NY, 1996, new edition. 368 pp, 18 historical, 20 color photos & ills. A reprint and analysis of one of the most controversial climbs in mountaineering. Cook claims to have made the first ascent of McKinley, and modern research attempts to substantiate him. New hardcover with Dust Jacket.
The introduction to this Anniversary Edition of To the Top of the Continent calls it a 'classic mountaineering book' by an author who may be the most controversial figure in the history of modern exploration, Frederick Albert Cook, M.D. (1865-1940).
In 1903 Dr. Cook was the first to circumnavigate the highest peak in North America, Mount McKinley, a feat which was not repeated for 75 years. He explored and named the largest glacier on the continent after his youngest daughter, Ruth. In 1906 he led a second expedition to McKinley and announced that he and Edward Barrill had ascended the east ridge and reached the summit in September.
Three years later Cook returned from the Arctic and announced that he had reached the North Pole in April of 1908.
Cook's claim to the McKinley climb had not been challenged until the great North Pole Controversy, and are thus entwined in the annals of bitter contention in the history of exploration and discovery.
This 90th Anniversary Edition includes an interpretive analysis of Cook's expeditions by the leader of the 1994 party which followed his route. It also contains a transcription of the Cook and Barrill 1906 diaries with a historical account.
Contains the official account of Cook's 1903 expedition that made the highest ascent up to that time and completed the first circumnavigation of the mountain. That feat was not repeated until 1978 by Galen Rowell, and the long circumnavigation was not duplicated until 1995. The next section contains Cook's 1906 expedition where he probed the southern approaches during the summer months. In September 1906, he made the first ascent of the Ruth Glacier with Ed Barrill, and claimed to have reached the summit (South Peak).
Three years later, during Robert Peary's dispute with Cook over the discovery of the North Pole, Barrill changed his story and signed an affidavit that he and Cook did not make the ascent in 1906. As a result, Cook's ascent was discredited for the next ninety years.
In 1989, while researching Peary's fraudulent North Pole claim, polar historian, Ted Heckathorn, discovered in Peary's personal papers the check that Peary and his associates used to bribe Barrill to make the 1909 affidavit.

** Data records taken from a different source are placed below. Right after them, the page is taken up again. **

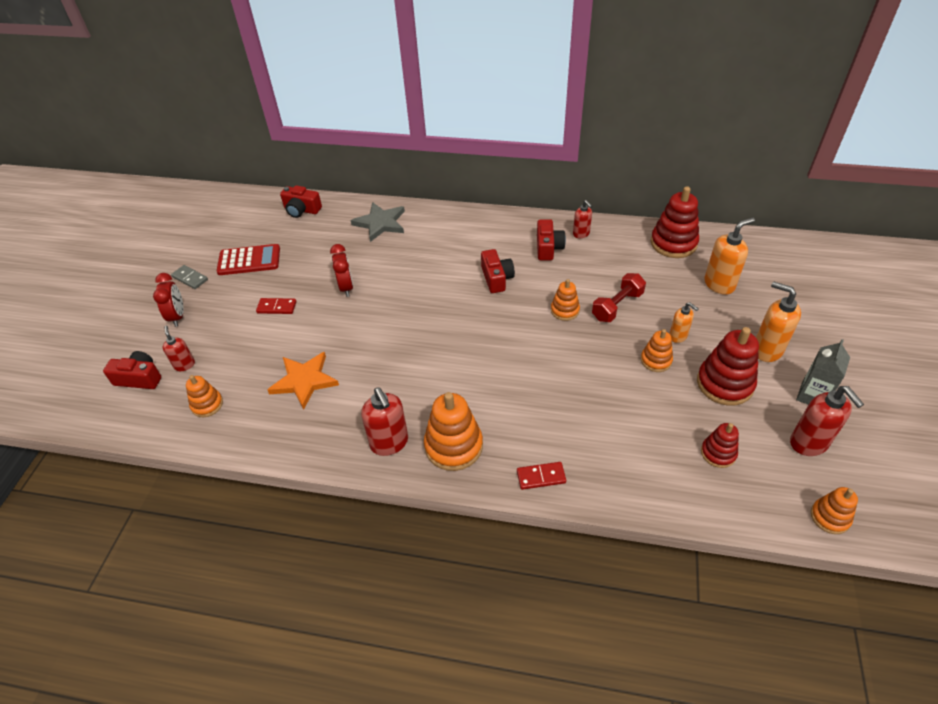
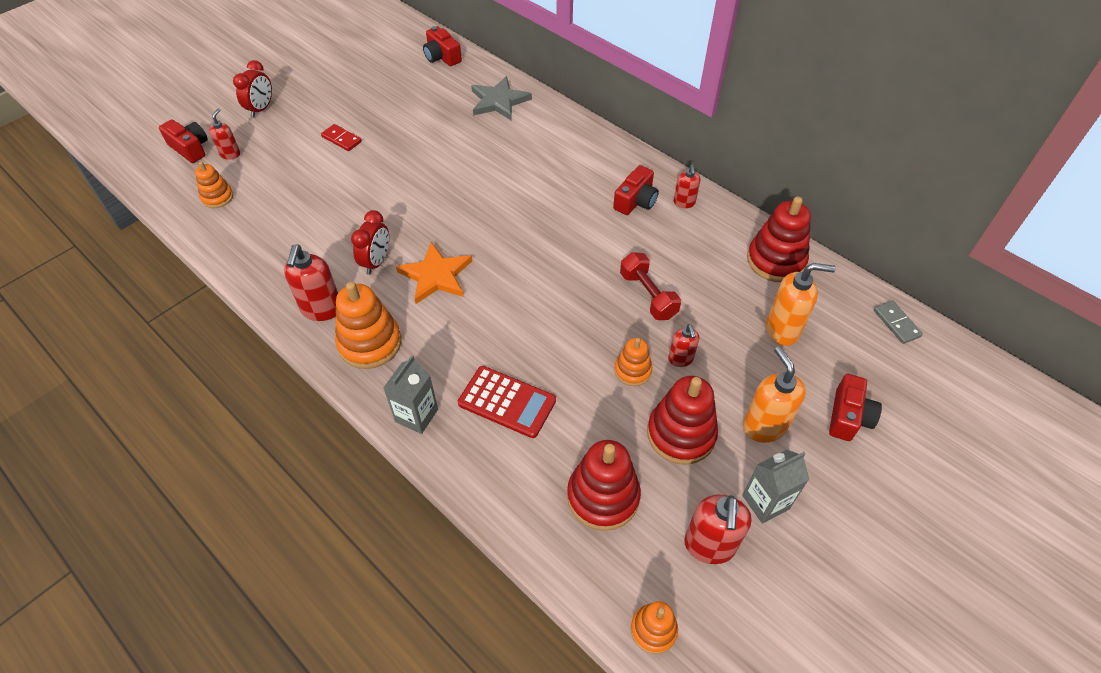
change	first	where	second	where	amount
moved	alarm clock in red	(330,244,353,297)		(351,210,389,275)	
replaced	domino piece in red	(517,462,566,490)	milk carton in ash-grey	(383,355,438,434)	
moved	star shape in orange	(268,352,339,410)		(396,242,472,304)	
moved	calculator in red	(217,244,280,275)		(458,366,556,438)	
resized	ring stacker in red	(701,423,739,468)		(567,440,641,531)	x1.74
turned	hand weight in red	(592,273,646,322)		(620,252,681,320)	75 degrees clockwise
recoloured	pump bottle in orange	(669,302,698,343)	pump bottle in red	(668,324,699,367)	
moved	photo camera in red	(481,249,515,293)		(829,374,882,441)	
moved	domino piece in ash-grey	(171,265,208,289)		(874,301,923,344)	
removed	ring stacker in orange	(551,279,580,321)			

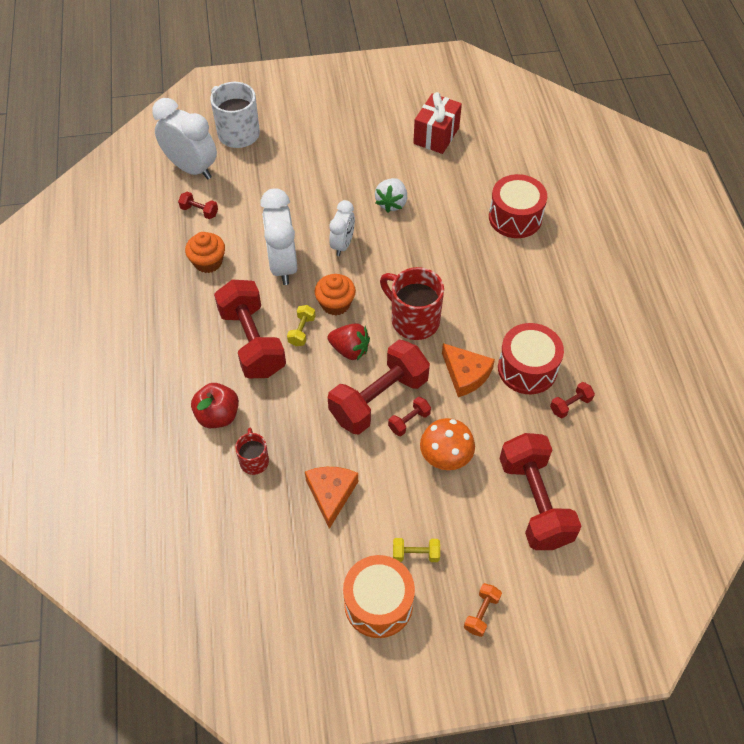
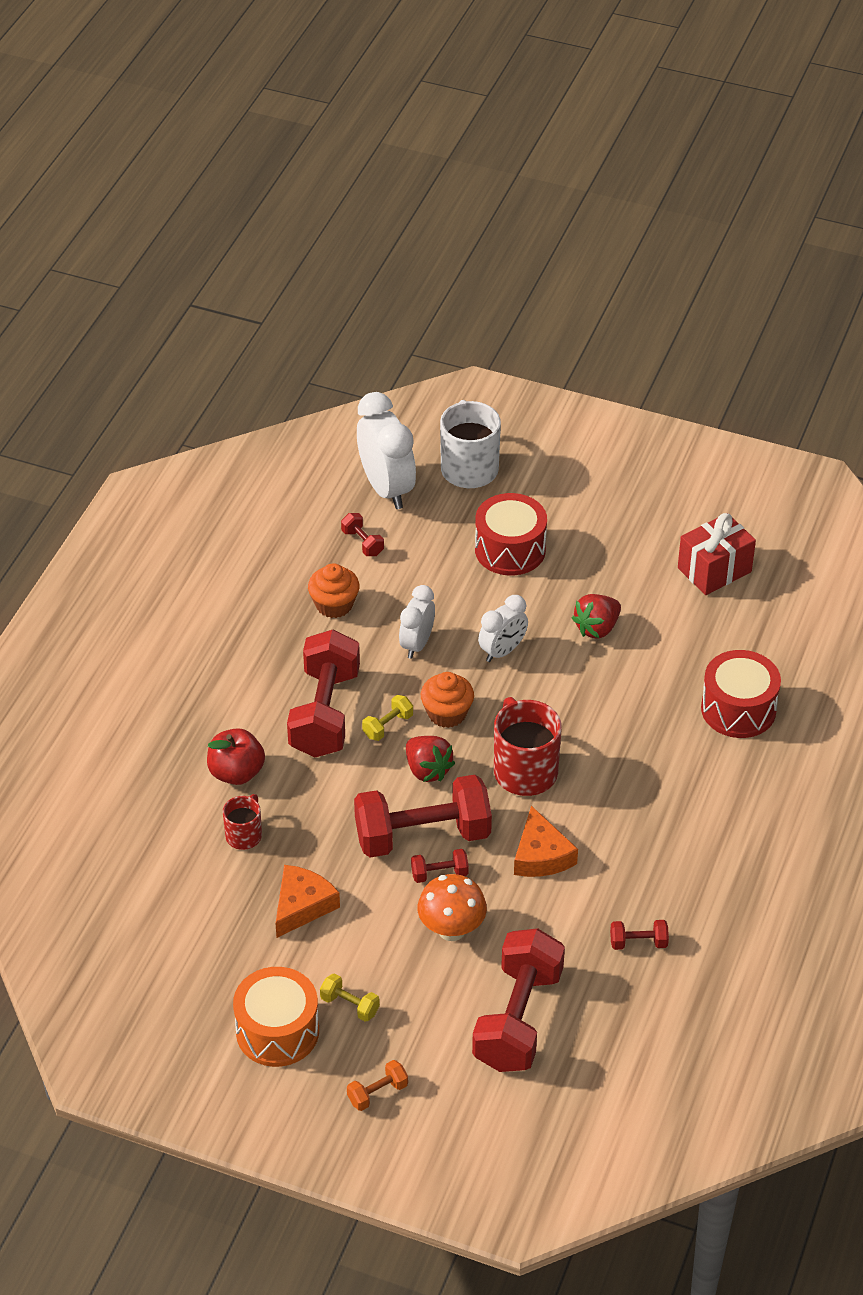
change	first	where	second	where	amount
resized	alarm clock in snow-white	(260,188,297,285)		(399,585,435,659)	x0.60
moved	drum in red	(498,323,564,394)		(475,493,547,575)	
recoloured	berry in snow-white	(375,178,407,212)	berry in red	(572,594,621,639)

In 1994, Heckathorn organized a team of leading mountaineers investigate Cook's 1906 route and the evidence presented by Cook's opponents.
The third part of the book reports the findings of the 1994 investigation and analyzes each of the charges made against Cook between 1909 and 1996. Also included is the excellent 1906 scientific report by Russell W. Porter that was not in the original edition. Porter determined that the peak was 20,310 feet high, remarkably close to the recent GPS findings of 20,308 feet. Most sources list Mount McKinley as 20,320 feet.
Other sections include transcription of both the Cook and Barrill 1906 diaries and an index that were not in the original edition.